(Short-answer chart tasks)
++++++

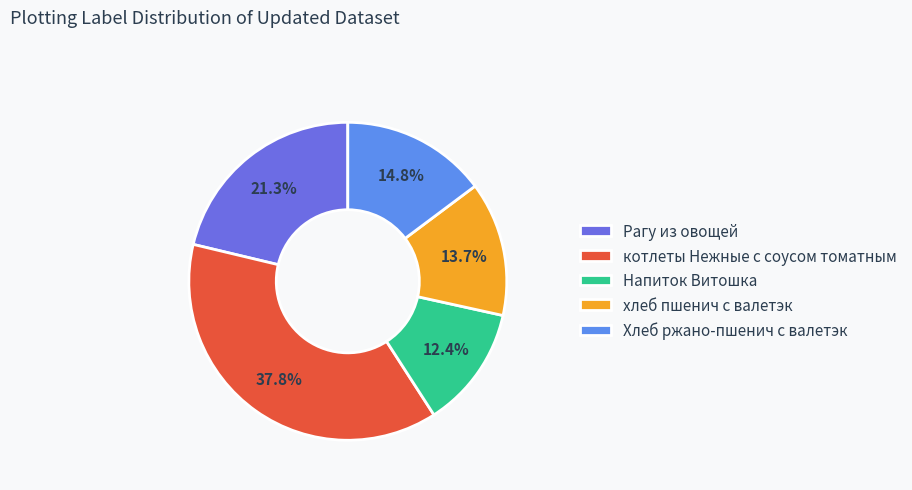

What is the total percentage of хлеб пшенич с валетэк and Напиток Витошка?

26.1%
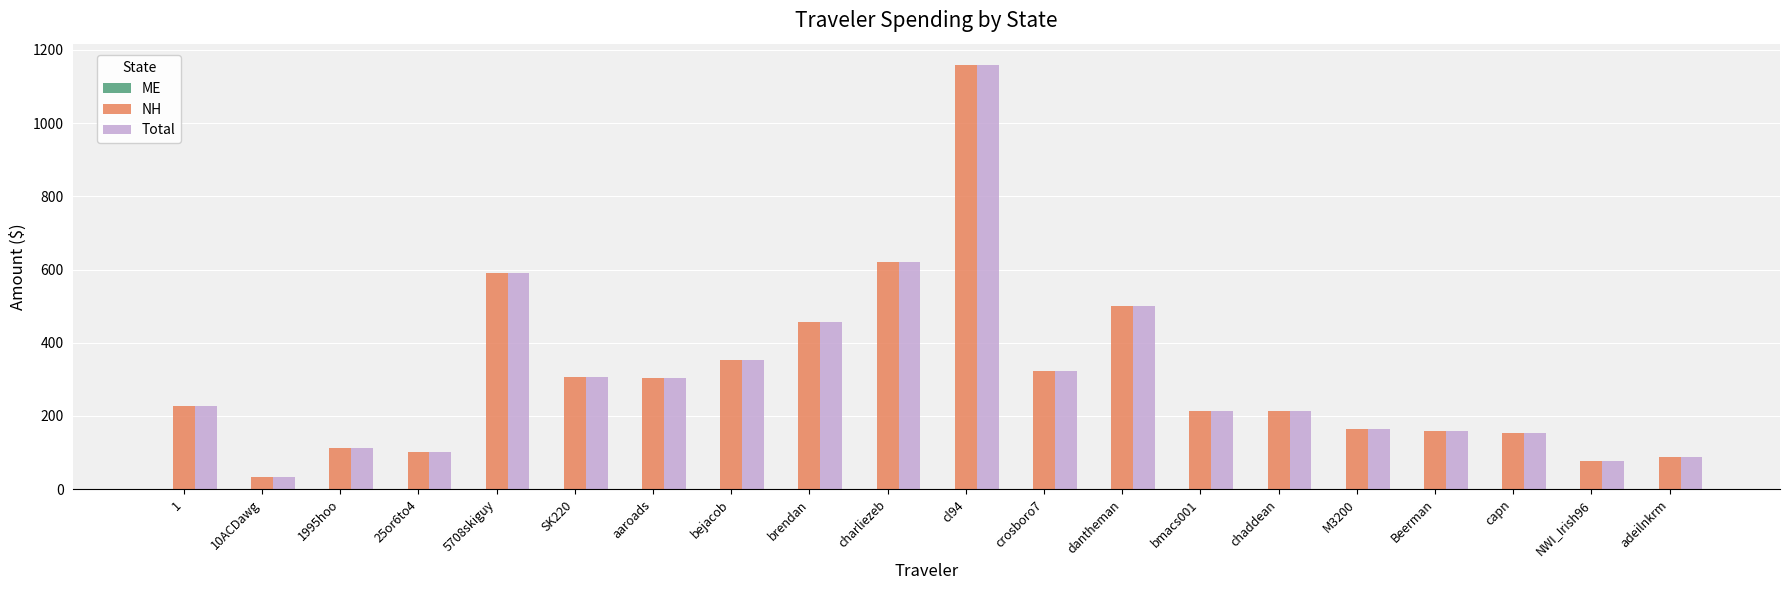

What is the maximum value shown in the chart?

1159.1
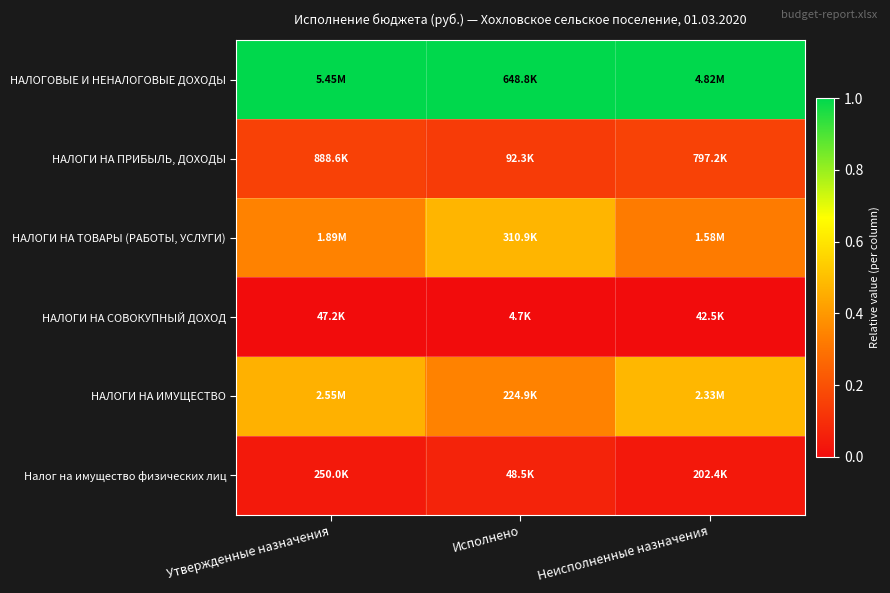

What is the difference between the highest and lowest values at Исполнено?

1.0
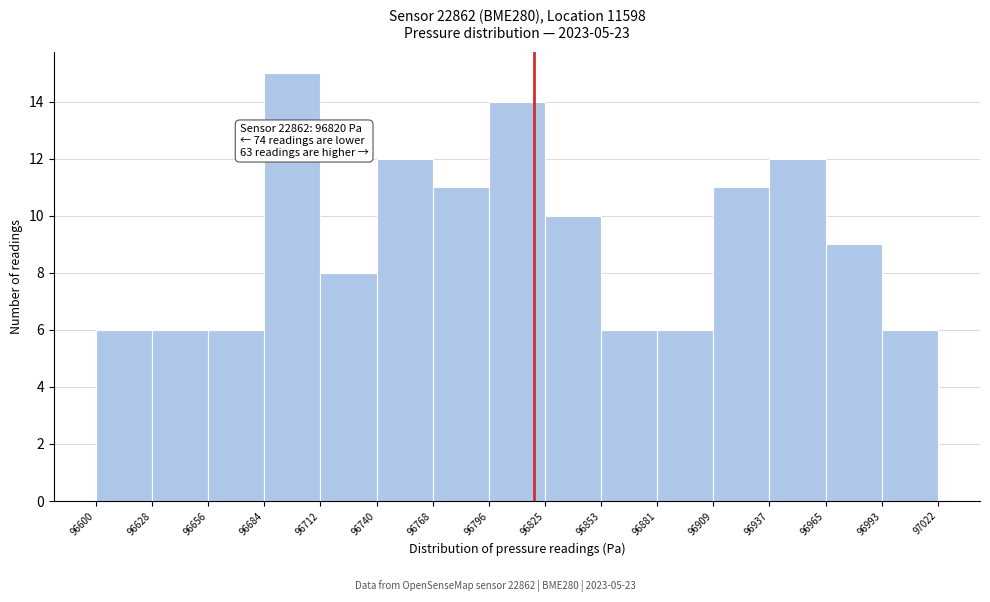

Over which range of the x-axis is the bar tallest?

96684 to 96712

++++++

▶ Work order: Locate every line in the rows above that contains the word "What", and copy each of those lines.

▶ Answer to the exercise:
What is the total percentage of хлеб пшенич с валетэк and Напиток Витошка?
What is the maximum value shown in the chart?
What is the difference between the highest and lowest values at Исполнено?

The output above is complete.